### [Recorded information]
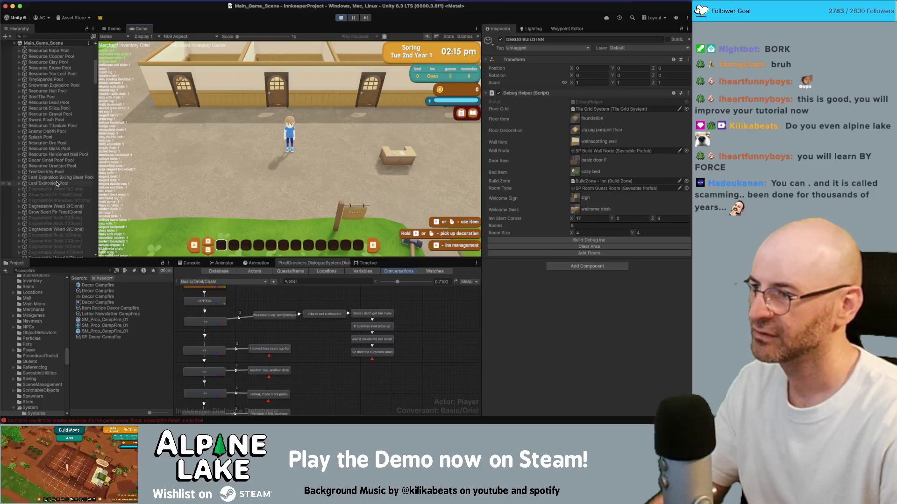
pyautogui.scroll(-8, 57, 180)
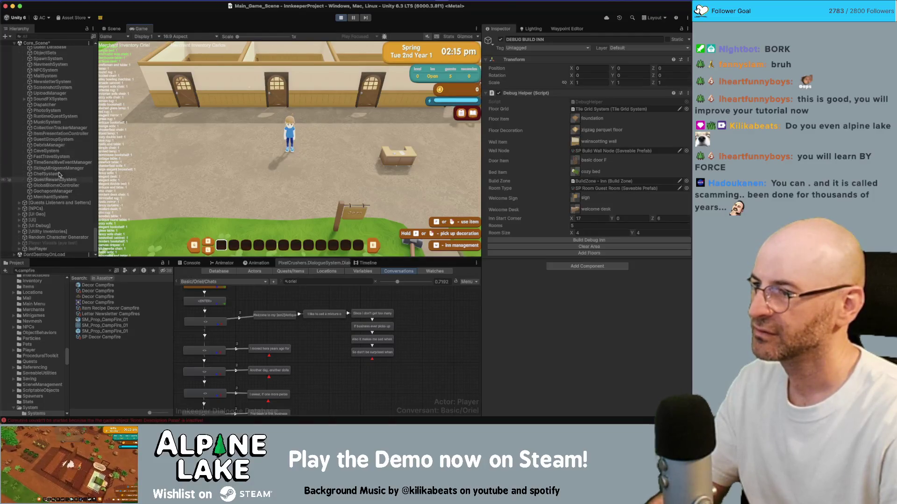
pyautogui.click(61, 107)
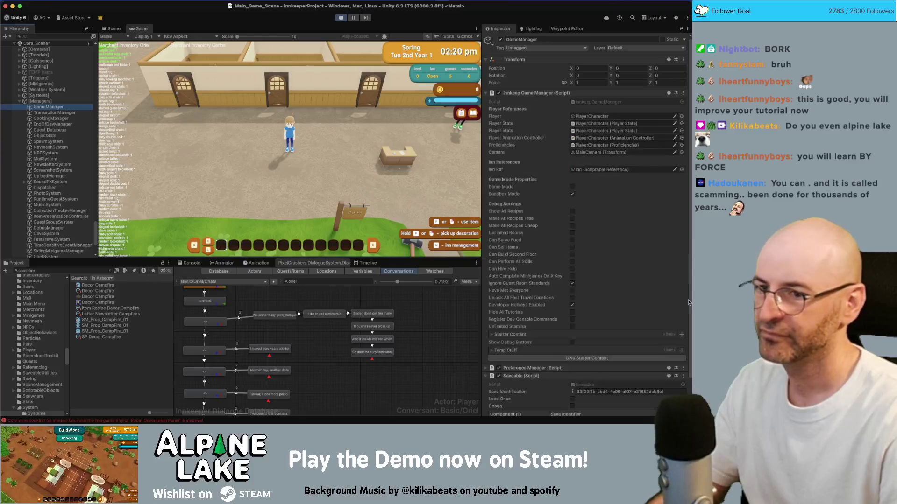
pyautogui.click(577, 360)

### [Problem statement]
Write every line above out again exactly; pictures do not belong in the copy.

### [Task output]
pyautogui.scroll(-8, 57, 180)
pyautogui.click(61, 107)
pyautogui.click(577, 360)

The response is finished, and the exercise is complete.